A Trip to CVS Leads to More Reflection on Taxation and Related Matters

     So just now I went to the store and purchased a couple of those great Arizona cans-just $.99 for a nice big can 23 fl. oz. But when the cashier was ringing me in he made a comment that got me to thinking about taxes, economics, stimulus, fiscal issues, etc.

     When he rang up my cans he was surprised to see that the price of each came to not $.99 but $1.08 each. I told him that this is nothing new. It's been that way for awhile. CVS and also 7-Eleven-ie, big franchises-always make you pay NY's sales tax of about 8.15 percent or so. Yet the small independent stores-around here you have some Spanish stores and also an independently owned gas station and they don't charge you the tax.

     "That's crazy!" he declared. And he's right. And I've fumed about that before as well. But I suddenly reflected on how disingenuous this makes so many of the various "supply side" fiscal arguments you hear.

      Currently I'm reading this book called "FDR's Folly: How Roosevelt and His New Deal Prolonged the Great Depression" by Jim Powell-not surprisingly he's a senior fellow at the Cato Institute-or he was at the writing of the book, it was published in 2003-and editor of Laissez-Faire Books.

     The general premise of the book is that anything you do to help the average guy that is not in the wishes of various wealthy interests is of course counter productive. Minimum wage laws of course merely add to unemployment, as do unions, regulations, and taxes either on big business-thought they always claim it's small business they are worried about-or on wealthy individuals will only lead to more unemployment as investment will decrease and meanwhile tax revenue will go down not up.

    Anything you try to do to regulate the corporate interests or make the wealthy pay their fair share-in fairness many like Buffet and Gates say they want to pay their fair share-is going to depress investment and raise rather than lower unemployment.
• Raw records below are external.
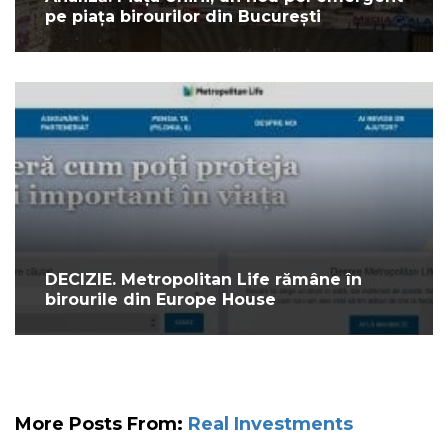
pe piața birourilor din București
DECIZIE. Metropolitan Life rămâne în
birourile din Europe House
More Posts From:
Real Investments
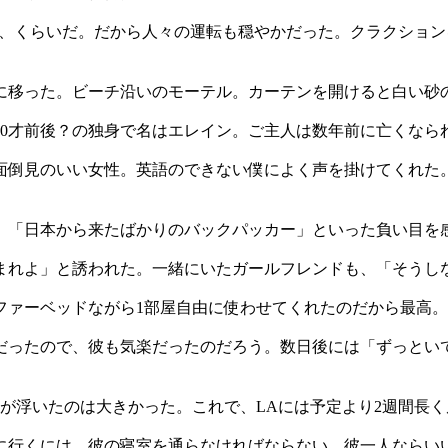
に、くらいだ。だから人々の運転も穏やかだった。クラクショ
に移った。ビーチ沿いのモーテル。カーテンを開けると白い砂
0才前後？の独身で名はエレイン。ご主人は数年前に亡くなられ
面倒見のいい女性。英語のできない僕によく声を掛けてくれた
。「日本から来たばかりのバックパッカー」といった負い目を
まれよ」と誘われた。一緒にいたガールフレンドも、「そうし
ファーベッドながら1部屋自由に使わせてくれたのだから最高
だったので、彼も気楽だったのだろう。数日後には「ずっとい
が浮いたのは大きかった。これで、LAには予定より2週間長
に行くには、彼の寝室を通らなければならない。彼一人ならい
    Certainly Powell himself employs all the classics of libertarian full card monty-where you keep chucking and jiving until the reader just gives up and doesn't know what to think.

     He claims that the SEC was a failure as the average S&P return in the 50s was no higher than the 20s-ergo it's pursuit of fraud didn't work! Such impressive lessons of economic Casusistry is an art, very well plaid full card monty.

     Yet this mundane anecdote I mentioned at the top is just the point. We're told that you can't stop the banks from hitting customers with new fees, and any time you try to take the cost off the little guy and onto those who can afford them even a little we here that incentive to invest will freeze up. Yet if little mom and pop stores can pick up the Ny sales tax why can't CVS and 7-Eleven. As we have the example of the little independents paying for it, we know that big chains can.

    For this reason all such supply side arguments must be examined very carefully. You can never practice too much caution.